GAFTA has announced several changes to its standard form contracts, effective from 1 June 2014.
A key revision is to the previous ‘Prohibition’ and ‘Force Majeure, Strikes’ clauses, now covered in one ‘Prevention of Shipment’ clause.
This revision is intended to relate to all CIF and FOB contracts (with the exception of contracts for UK produced cakes and for transhipment or re-shipment of grain in bulk). Here, we take a look at the CIF version. FOB contracts adopt identical wording, with the attention on delivery rather than shipment.
Key changes on prohibition:
I) The stand-alone ‘Prohibition’ clause has been deleted, with ‘prohibition of export’ now defined within the new ‘Prevention of Shipment’ clause as an event triggering force majeure. Prohibition of export and executive or legislative acts of the government are now one of twelve instances in which the force majeure clause can be invoked.
II) There are now two cases in which a party can argue prohibition by way of legislative or executive acts: a) where it is an act done by or on behalf of the government of the country of origin and b) where it is an act done by or on behalf of the government affecting the territory where the port or ports named in the contract are situated.
III) Most significantly the consequences of a prohibition of export under the new clause no longer results in the automatic cancellation of the contract – the so-called deeming provision. Instead, the contract is suspended provided that the seller complies with the strict notice provisions set down within the ‘Prevention of Shipment’ clause.

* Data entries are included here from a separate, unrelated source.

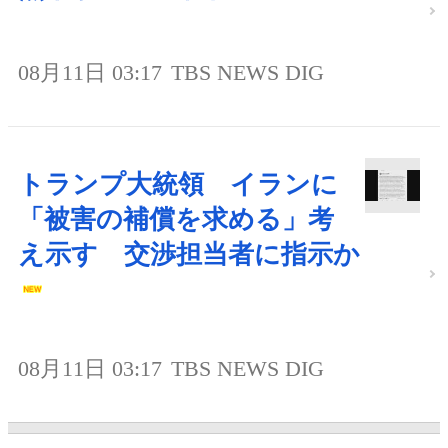
08月11日 03:17
TBS NEWS DIG
トランプ大統領 イランに
「被害の補償を求める」考
え示す 交渉担当者に指示か
08月11日 03:17
TBS NEWS DIG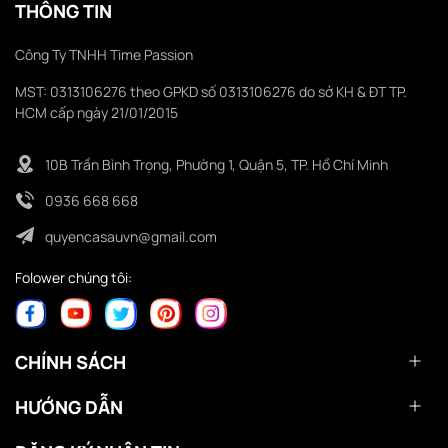
THÔNG TIN
Công Ty TNHH Time Passion
MST: 0313106276 theo GPKD số 0313106276 do sở KH & ĐT TP.
HCM cấp ngày 21/01/2015
10B Trần Bình Trọng, Phường 1, Quận 5, TP. Hồ Chí Minh
0936 668 668
quyencasauvn@gmail.com
Folower chúng tôi:
CHÍNH SÁCH
HƯỚNG DẪN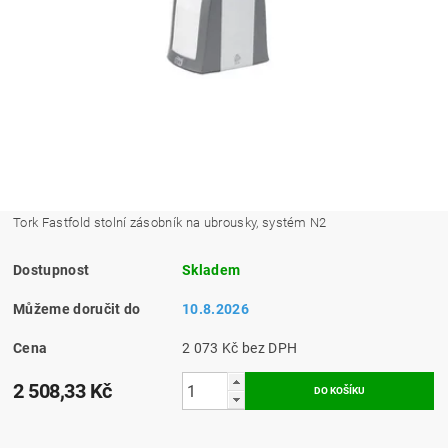
Tork Fastfold stolní zásobník na ubrousky, systém N2
Dostupnost
Skladem
Můžeme doručit do
10.8.2026
Cena
2 073 Kč bez DPH
2 508,33 Kč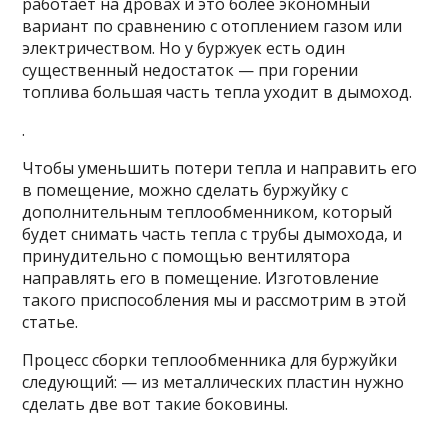
работает на дровах и это более экономный
вариант по сравнению с отоплением газом или
электричеством. Но у буржуек есть один
существенный недостаток — при горении
топлива большая часть тепла уходит в дымоход.
.
Чтобы уменьшить потери тепла и направить его
в помещение, можно сделать буржуйку с
дополнительным теплообменником, который
будет снимать часть тепла с трубы дымохода, и
принудительно с помощью вентилятора
направлять его в помещение. Изготовление
такого приспособления мы и рассмотрим в этой
статье.
Процесс сборки теплообменника для буржуйки
следующий: — из металлических пластин нужно
сделать две вот такие боковины.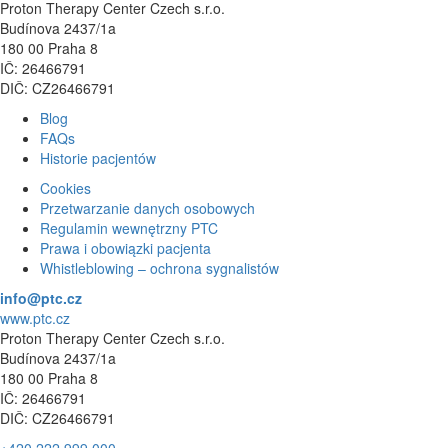
Proton Therapy Center Czech s.r.o.
Budínova 2437/1a
180 00 Praha 8
IČ: 26466791
DIČ: CZ26466791
Blog
FAQs
Historie pacjentów
Cookies
Przetwarzanie danych osobowych
Regulamin wewnętrzny PTC
Prawa i obowiązki pacjenta
Whistleblowing – ochrona sygnalistów
info@ptc.cz
www.ptc.cz
Proton Therapy Center Czech s.r.o.
Budínova 2437/1a
180 00 Praha 8
IČ: 26466791
DIČ: CZ26466791
+420 222 999 000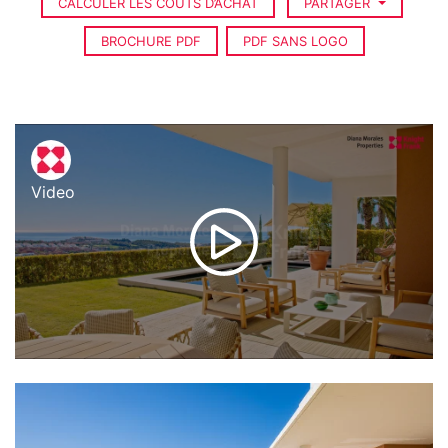
CALCULER LES COÛTS D’ACHAT
PARTAGER
BROCHURE PDF
PDF SANS LOGO
Video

IV) In the event of a prohibition of export, the seller is required to provide notice within ‘7 consecutive days of the occurrence’ or ‘not later than 21 consecutive days before the commencement of the shipment period, whichever is later…’. In this regard, the new clause is much more prescriptive. A seller’s failure to comply with such notice requirements will result in the seller being in default of the contract if it is unable to perform as a result of the prohibition on export. This analysis applies equally to the other 11 specified instances falling within the ‘Prevention of Shipment’ clause.

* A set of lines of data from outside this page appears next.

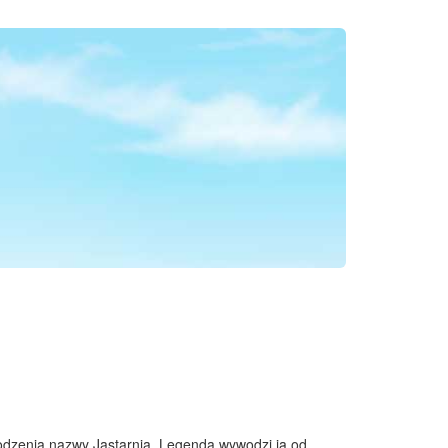
odzenia nazwy Jastarnia. Legenda wywodzi ją od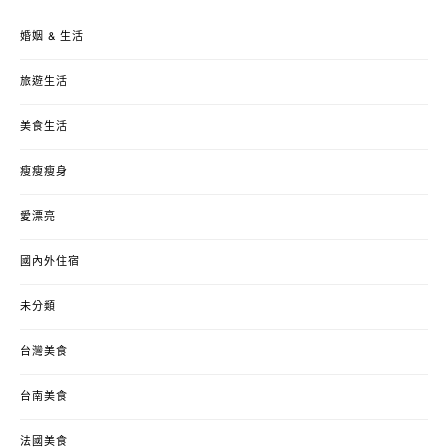
婚姻 & 生活
旅遊生活
美食生活
瘦瘦瘦身
愛漂亮
國內外住宿
未分類
台灣美食
台南美食
法國美食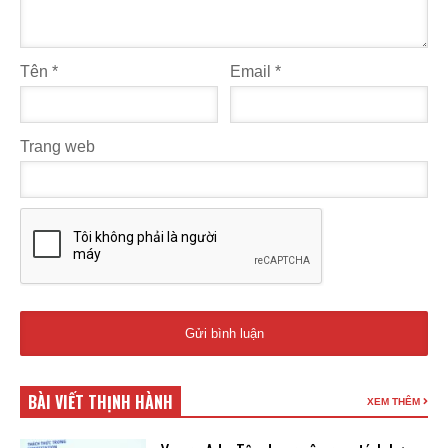
Tên
*
Email
*
Trang web
BÀI VIẾT THỊNH HÀNH
XEM THÊM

V) Where a seller complies with the particular notice requirements and the event giving rise to force majeure continues for a period of 21 consecutive days after the end of the shipment period, the buyer will have an option to cancel the unfulfilled portion of the contract by serving notice on the seller ‘not later than the first business day after expiry of the 21 day period’.
VI) Where a buyer chooses not to exercise its option to cancel, the contract will remain in force for an additional period of 14 consecutive days. If, after this period lapses, the event of force majeure has not ceased the unfulfilled portion of the contract will give rise to an automatic cancellation.

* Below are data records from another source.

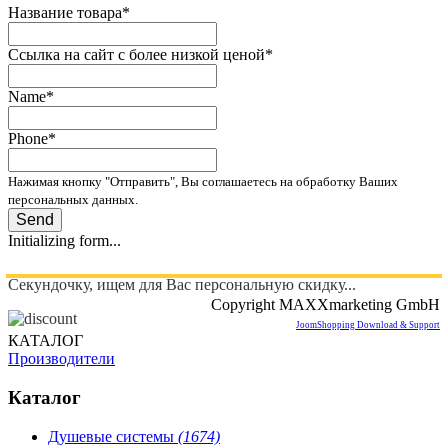
Название товара
*
Ссылка на сайт с более низкой ценой
*
Name
*
Phone
*
Нажимая кнопку "Отправить", Вы соглашаетесь на обработку Ваших
персональных данных.
Send
Initializing form...
Секундочку, ищем для Вас персональную скидку...
Copyright MAXXmarketing GmbH
JoomShopping Download & Support
КАТАЛОГ
Производители
Каталог
Душевые системы
(1674)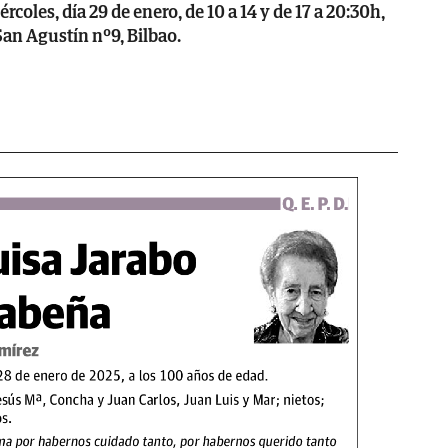
les, día 29 de enero, de 10 a 14 y de 17 a 20:30h,
San Agustín nº9, Bilbao.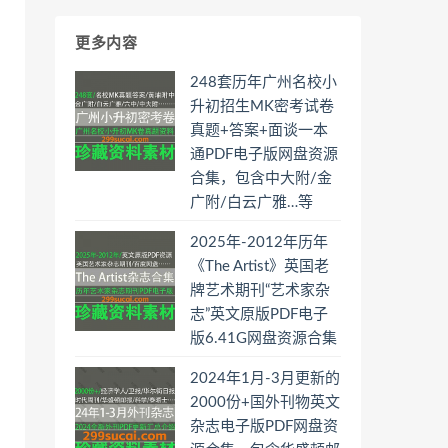
更多内容
248套历年广州名校小
升初招生MK密考试卷
真题+答案+面谈一本
通PDF电子版网盘资源
合集，包含中大附/金
广附/白云广雅…等
2025年-2012年历年
《The Artist》英国老
牌艺术期刊“艺术家杂
志”英文原版PDF电子
版6.41G网盘资源合集
2024年1月-3月更新的
2000份+国外刊物英文
杂志电子版PDF网盘资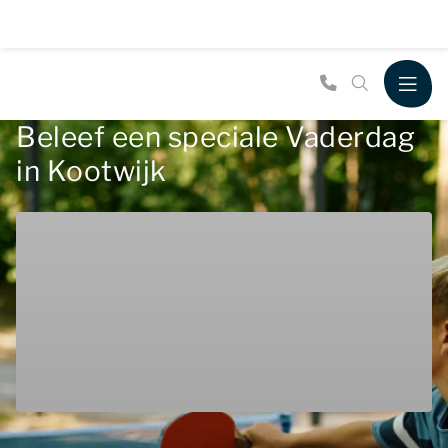
Beleef een speciale Vaderdag
in Kootwijk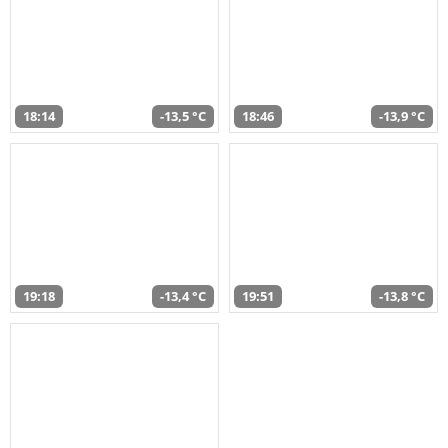
18:14
-13,5 °C
18:46
-13,9 °C
19:18
-13,4 °C
19:51
-13,8 °C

VII) Lastly, where the prohibition ceases before the contract is cancelled under the clause, a seller is required to notify its buyer promptly that the prohibition has ceased. The seller is then entitled to the remaining time that was left over under the original shipment period prior to the prohibition event occurring, to effect shipment. This is subject to the proviso that, where such time is 14 days or less, a period of 14 consecutive days will be granted to the seller to effect shipment.
VIII) The burden of proof under the new clause falls squarely with the seller.
IX) Blockades and hostilities, two hangovers from the previous ‘Prohibition’ clause, will now fall into two distinct events constituting a force majeure event. Accordingly they are two of the twelve instances in which the force majeure clause can be invoked.
Key changes on force majeure and strikes:
I) ‘Strike, lockouts and combination of workmen’ is one of the twelve instances in which the force majeure clause can be invoked. In this regard strikes now constitute a force majeure event and accordingly fall under the same umbrella as prohibition.
II) Provisions relating to notice are the same as prohibition, as set out above.
III) A buyer now has the option of cancelling the contract or any unfulfilled portion after a period of 21 consecutive days, rather than 30. If a buyer chooses not to exercise the option to cancel, the contract is no longer automatically extended for a period of 30 consecutive days; rather it remains in force for an additional period of 14 consecutive days. Once this period has ceased, any unfulfilled part of the contract is automatically cancelled.
IV) As above, the burden of proof lies with the seller to evidence delay or non-fulfilment.